Give back exactly the line that contains "[85,449,156,461] 4WHERE ->" and all the lines after it in the records below, to the very last, with no other output.

**The input**
BEGIN
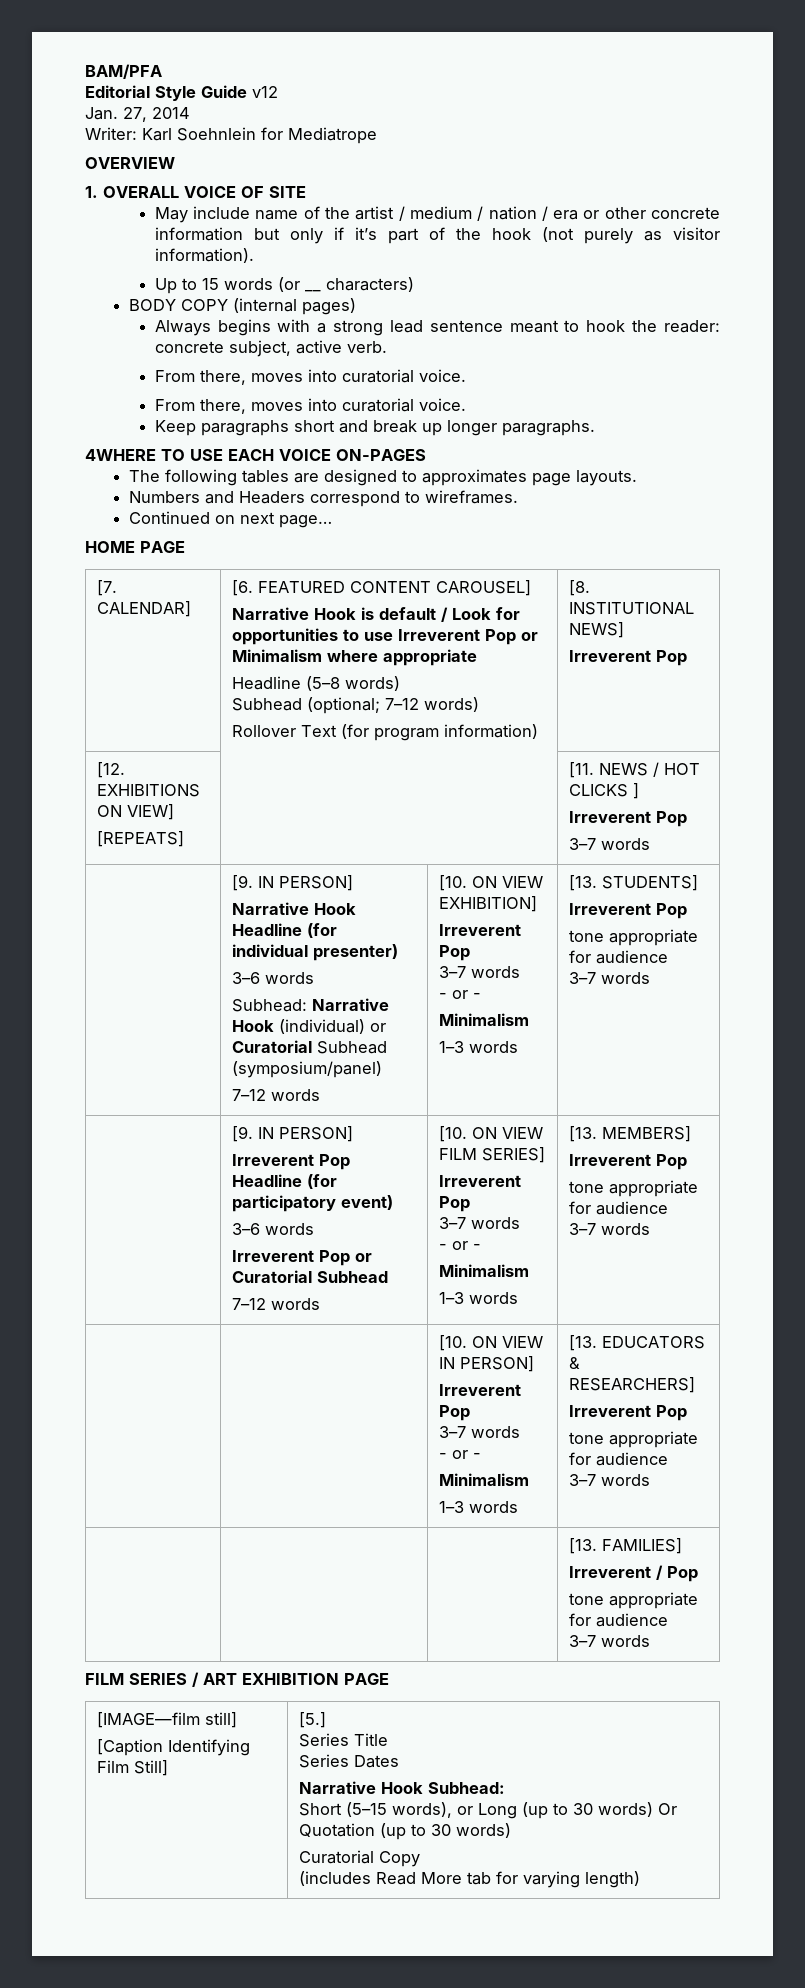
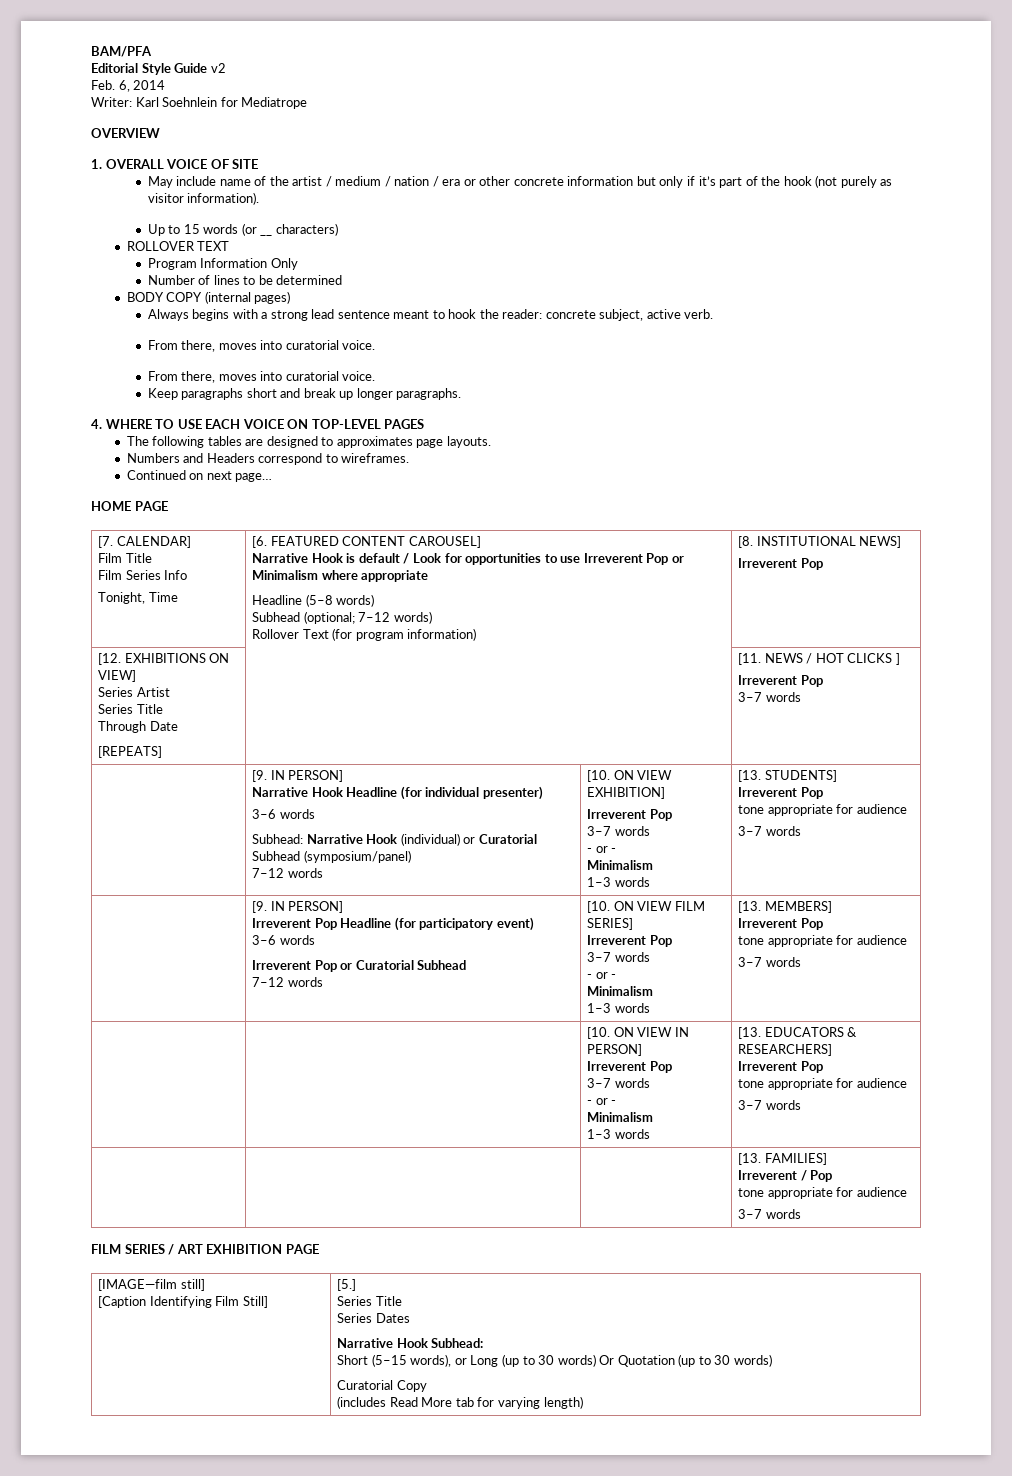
[252,86,278,98] [85,107,147,122] v12 // Jan. 27, -> [210,63,226,73] [91,80,130,92] v2 // Feb. 6,
(414, 284) none -> [126,241,230,251] [147,258,298,270] [147,275,343,285] // ROLLOVER TEXT // Program Information Only // Number of lines to be determined
[85,449,156,461] 4WHERE -> [91,419,152,429] 4. WHERE
[336,449,426,461] ON-PAGES -> [287,419,425,429] ON TOP-LEVEL PAGES
(191, 609) none -> [98,553,152,563] [98,570,188,580] [98,592,178,604] // Film Title // Film Series Info // Tonight, Time
(174, 812) none -> [98,687,170,697] [98,704,163,714] [98,721,178,733] // Series Artist // Series Title // Through Date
END
**Solution to the problem**
[85,449,156,461] 4WHERE -> [91,419,152,429] 4. WHERE
[336,449,426,461] ON-PAGES -> [287,419,425,429] ON TOP-LEVEL PAGES
(191, 609) none -> [98,553,152,563] [98,570,188,580] [98,592,178,604] // Film Title // Film Series Info // Tonight, Time
(174, 812) none -> [98,687,170,697] [98,704,163,714] [98,721,178,733] // Series Artist // Series Title // Through Date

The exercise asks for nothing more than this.